Long Non-Coding RNA (lncRNA) Growth Arrest Specific 5 (GAS5) Suppresses Esophageal Squamous Cell Carcinoma Cell Proliferation and Migration by Inactivating Phosphatidylinositol 3-kinase (PI3K)/AKT/Mammalian Target of Rapamycin (mTOR) Signaling Pathway.

BACKGROUND lncRNA GAS5 acts as a tumor-suppressor gene in various types of malignancies, but its involvement in esophageal cancer has not been well studied. MATERIAL AND METHODS A total of 112 patients with esophageal cancer and 55 volunteers with normal physiological conditions were included in this study. Tumor tissues and adjacent healthy tissues were collected from esophageal cancer patients and blood was extracted from patients and controls. Expression of GAS5 in those tissues was detected by qRT-PCR. All patients were followed up for 5 years and diagnostic and prognostic values of serum GAS5 for esophageal cancer were investigated by ROC curve analysis and survival curve analysis, respectively.
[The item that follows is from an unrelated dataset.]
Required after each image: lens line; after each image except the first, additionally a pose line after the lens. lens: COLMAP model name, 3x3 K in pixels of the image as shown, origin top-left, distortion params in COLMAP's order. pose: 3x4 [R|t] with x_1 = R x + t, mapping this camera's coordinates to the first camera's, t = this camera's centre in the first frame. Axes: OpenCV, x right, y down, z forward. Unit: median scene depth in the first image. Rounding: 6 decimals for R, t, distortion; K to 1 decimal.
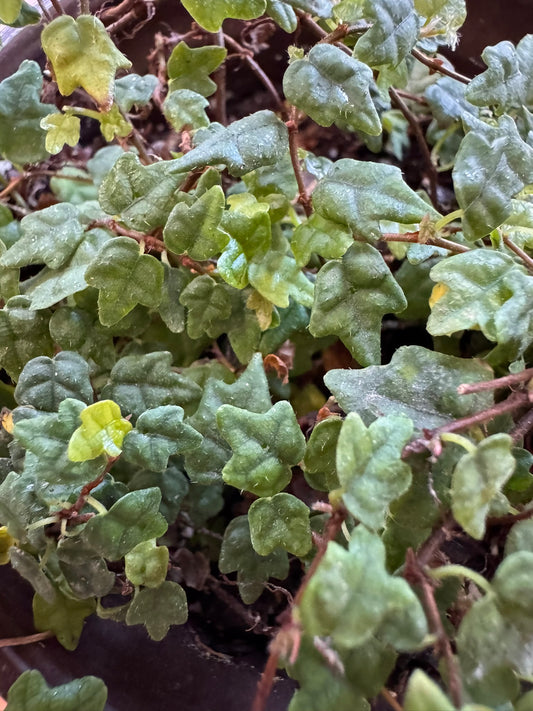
lens RADIAL K [[522.7, 0, 265.8], [0, 522.7, 343.6], [0, 0, 1]] dist [-0.000334, 0.000385]
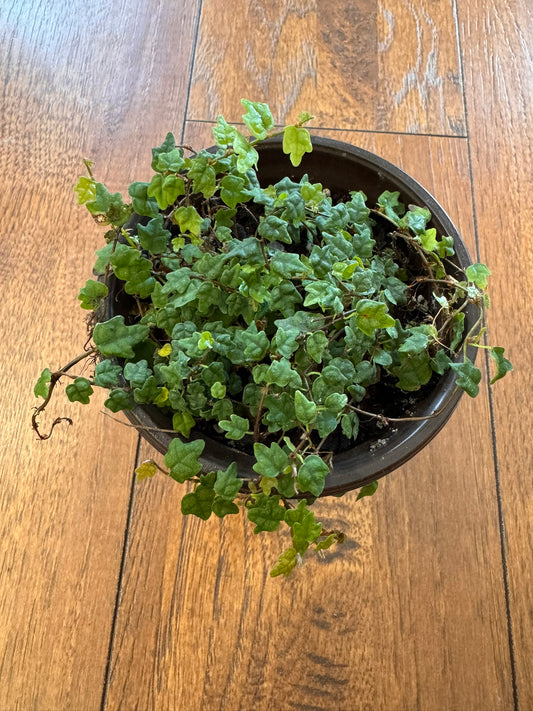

Effects of GAS5 expression on cell proliferation and migration were investigated by CCK-8 assay and Transwell cell migration assay, respectively. Effects of GAS5 overexpression on expression of PI3K/AKT/mTOR-related proteins were explored by Western blot analysis. RESULTS GAS5 expression level was lower in tumor tissues than in adjacent healthy tissues. Serum level of GAS5 was lower in cancer patients than in healthy controls, and serum level of GAS5 was decreased with increase in stage of primary tumor (T stage). GAS5 overexpression inhibited tumor cell proliferation and migration, while treatment with PI3K activator reduced the inhibitory effects. GAS5 overexpression decreased the expression level of PI3K and phosphorylation levels of Akt and mTOR in esophageal cancer cells, while PI3K activator treatment showed no significant effects on GAS5 expression. CONCLUSIONS GAS5 was downregulated in esophageal cancer patients compared to healthy controls, and GAS5 overexpression suppressed proliferation and migration of esophageal cancer cells by inactivating the PI3K/AKT/mTOR pathway.